# Supplied information
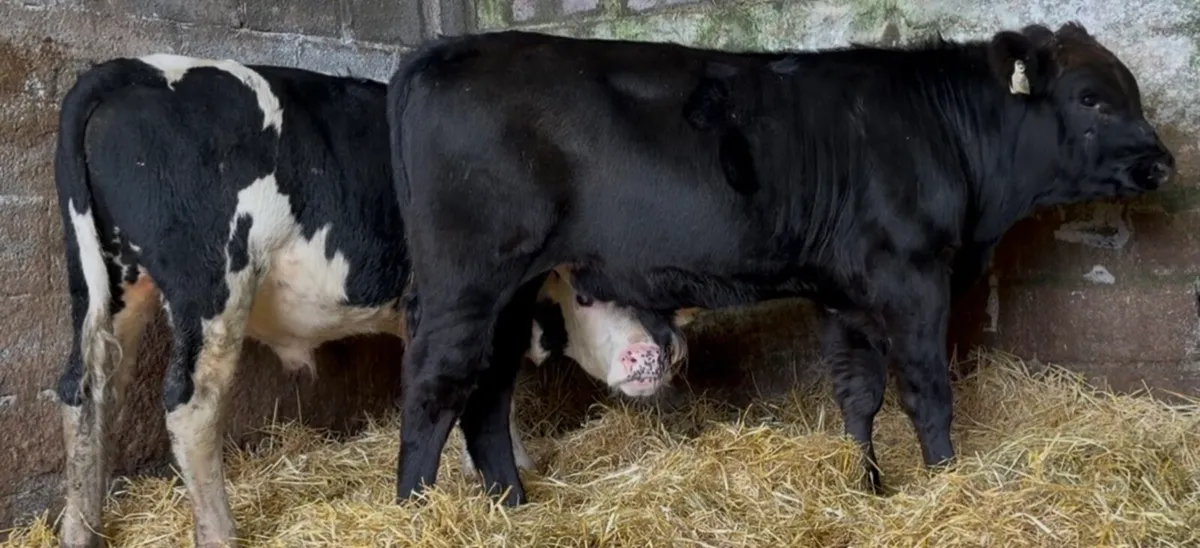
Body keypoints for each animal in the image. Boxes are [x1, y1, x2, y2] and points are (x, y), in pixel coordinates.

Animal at [51, 55, 688, 548]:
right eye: (594, 293)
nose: (661, 357)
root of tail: (136, 68)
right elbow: (480, 388)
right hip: (213, 283)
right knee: (191, 402)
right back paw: (220, 532)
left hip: (108, 286)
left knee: (87, 393)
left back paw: (81, 531)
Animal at [387, 22, 1174, 508]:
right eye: (1090, 98)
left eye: (1130, 91)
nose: (1164, 162)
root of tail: (438, 52)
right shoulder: (913, 275)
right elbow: (926, 391)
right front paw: (946, 480)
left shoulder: (844, 293)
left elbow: (858, 395)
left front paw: (870, 490)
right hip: (467, 280)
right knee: (433, 388)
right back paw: (416, 511)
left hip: (511, 291)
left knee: (486, 396)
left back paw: (511, 509)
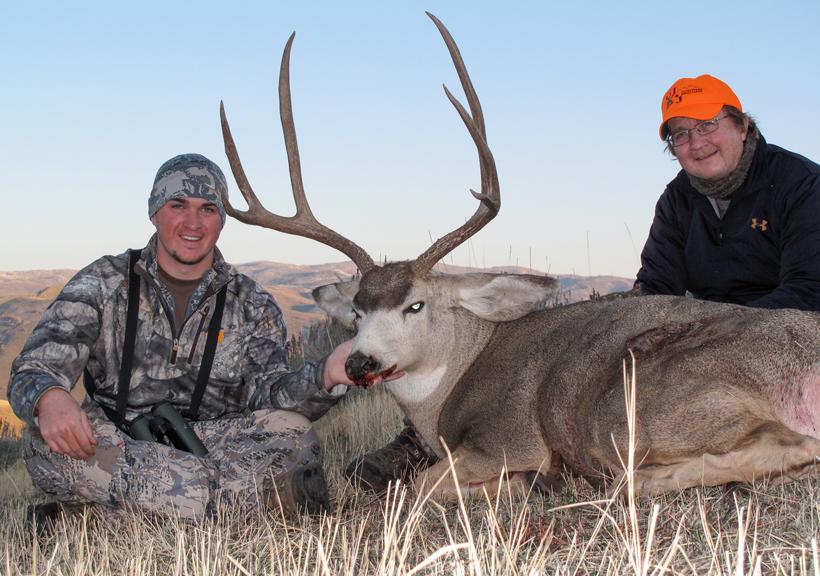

# Problem to solve
Copy out every line from the material above where the string "right" turns up.

# Exercise result
right eye: (594, 293)
right elbow: (480, 388)
right hip: (213, 283)
right knee: (191, 402)
right back paw: (220, 532)
right eye: (1090, 98)
right shoulder: (913, 275)
right elbow: (926, 391)
right front paw: (946, 480)
right hip: (467, 280)
right knee: (433, 388)
right back paw: (416, 511)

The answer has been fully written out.